Barangsiapa dijauhkan dari neraka dan dimasukkan ke dalam surga, sungguh, dia
orang yang sukses (menang). Kehidupan dunia hanyalah kesenangan yang
memperdaya.”[Ali ‘Imrân/3:185]
Hendaknya seorang Muslim zuhud
terhadap dunia dan pendek angan-angannya. Semua umur ini akan ditanya oleh
Allâh Azza wa Jalla . Oleh karena itu jangan sampai disibukkan dengan dunia dan
jangan disibukan dengan angan-angan kosong. Orang-orang kafir disibukan dengan
dunia dan disibukan dengan angan-angan yang kosong. Kita disuruh untuk
meninggalkan mereka, sebagaimana Allâh Azza wa Jalla menyuruh Rasûlullâh
Shallallahu ‘alaihi wa sallam untuk meninggalkan orang kafir. Allâh Azza wa
Jalla berfirman:
ذَرْهُمْ يَأْكُلُوا وَيَتَمَتَّعُوا
وَيُلْهِهِمُ الْأَمَلُ ۖ فَسَوْفَ يَعْلَمُونَ
Biarkanlah mereka (di dunia ini)
makan dan bersenang-senang dan dilalaikan oleh angan-angan (kosong)

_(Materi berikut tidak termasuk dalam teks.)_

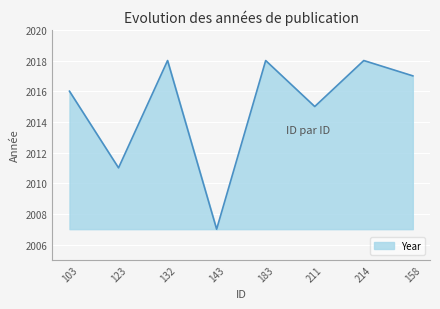

Reading left to right, extract all data points from this chart.

2016	2011	2018	2007	2018	2015	2018	2017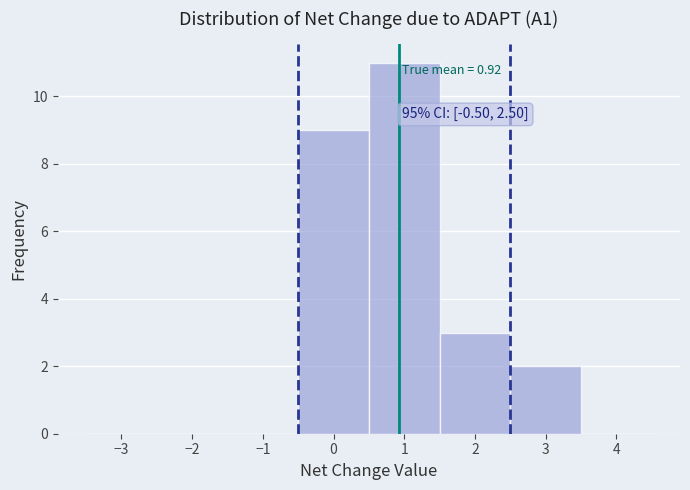

Over which range of the x-axis is the bar tallest?

0.5 to 1.5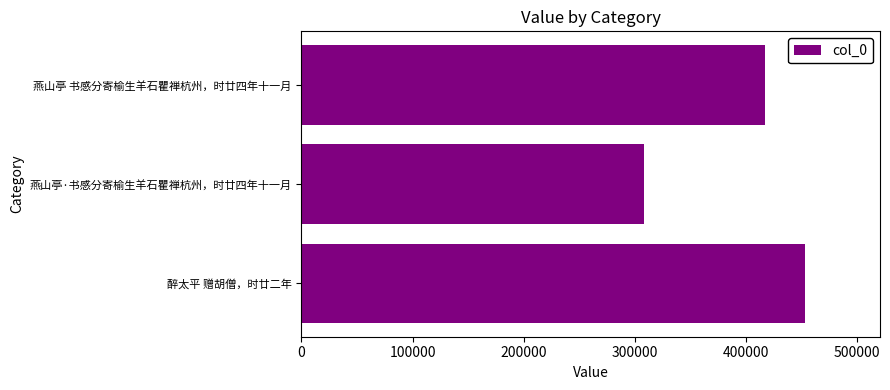

What is the difference between the maximum and minimum values?

144797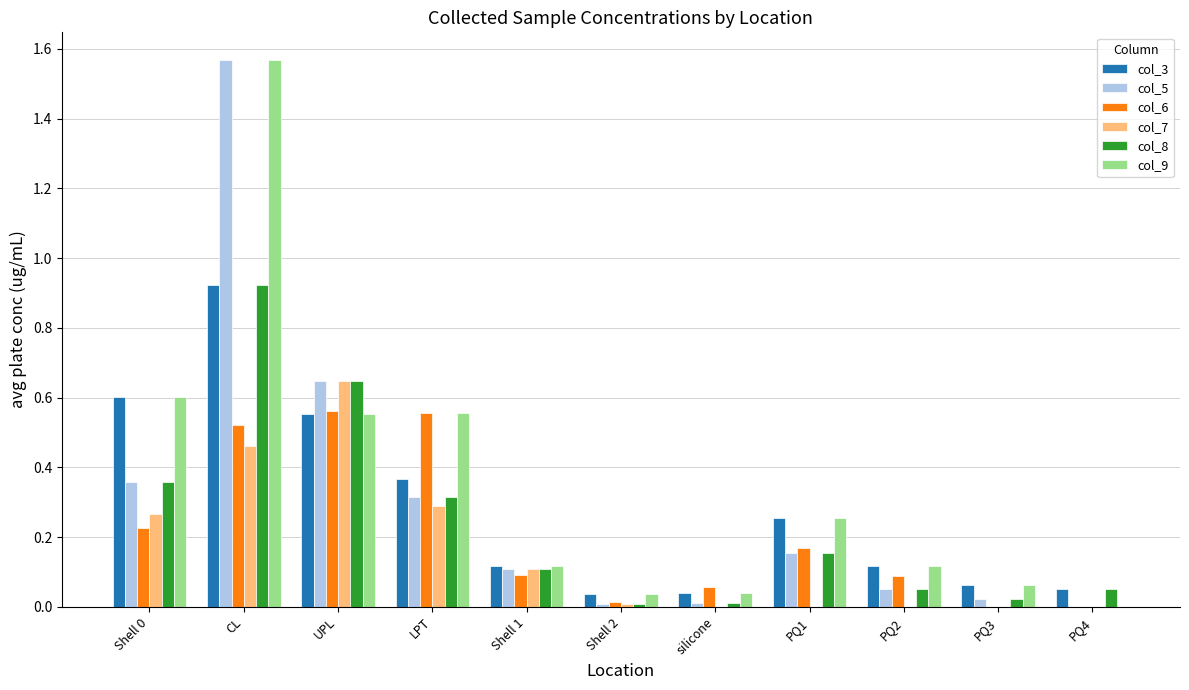

What is the total value across all series at CL?

6.0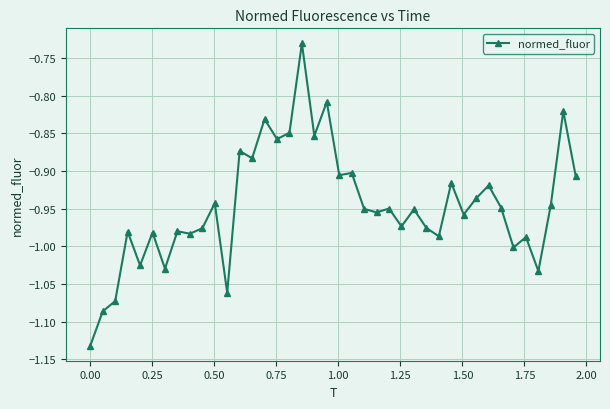

True or false: there are more than 1 points higher than both neighbors.

True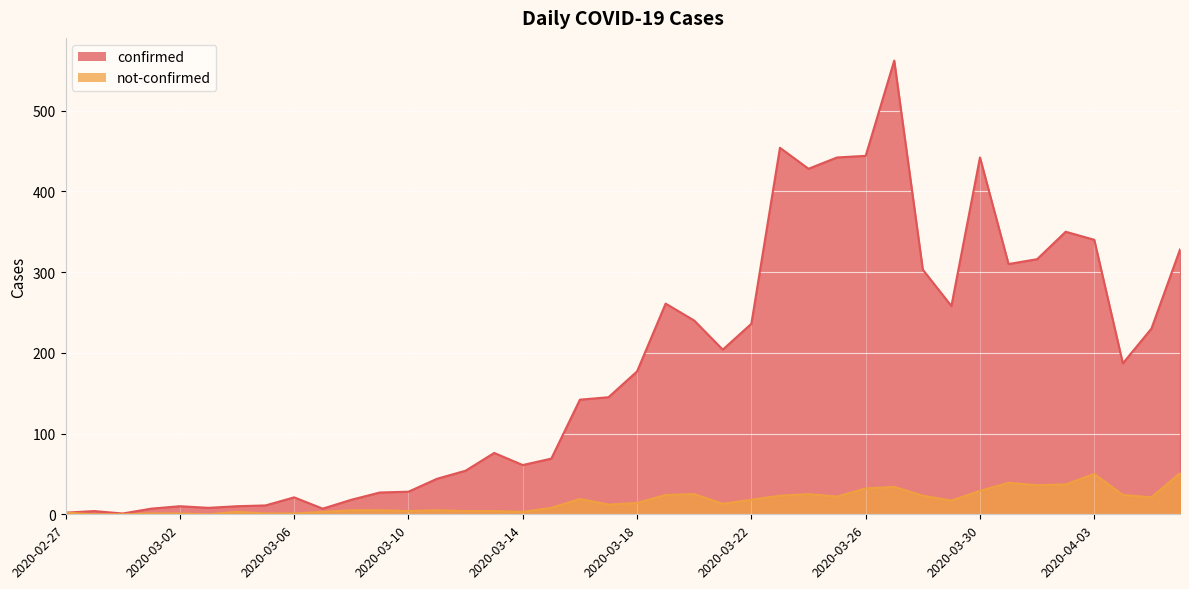

Where is the first local minimum for confirmed?

2020-02-29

mereka, kelak mereka akan mengetahui (akibat perbuatannya) [Al-Hijr/15:3]
Panjang angan-angan, merasa masih
berusia panjang adalah penyakit berbahaya dan kronis bagi manusia. Jika
penyakit ini menjangkiti seorang Muslim, maka itu akan membawa kepada indikasi
yang lebih serius. Misalnya ia mulai menjauhi perintah Allâh Azza wa Jalla ,
enggan bertaubat, cinta kepada dunia, lupa akan kehidupan akhirat yang abadi,
dan membuat hati menjadi keras. Allâhul Musta`ân.
Mudah-mudahan Allâh Azza wa Jalla
memberikan taufik kepada kita untuk zuhud terhadap dunia, tidak tamak kepada
dunia, tidak panjang angan-angan, tidak mengharapkan sesuatu pada apa yang ada
di tangan manusia. Mudah-mudahan Allâh memberikan kepada kita sifat qanâ’ah,
merasa cukup dan puas dengan apa yang Allâh Azza wa Jalla berikan, yang dapat
kita gunakan untuk melaksanakan ketaatan kepada Allâh dan menjauhkan
larangan-larangan-Nya. Mudah-mudahan Allâh memberikan keistiqamahan kepada kita
dalam menghadapi fitnah dunia, fitnah syahwat dan syubhat. Mudah-mudahan Allâh
memasukkan kita ke dalam Surga dan menjauhkan kita dari api Neraka.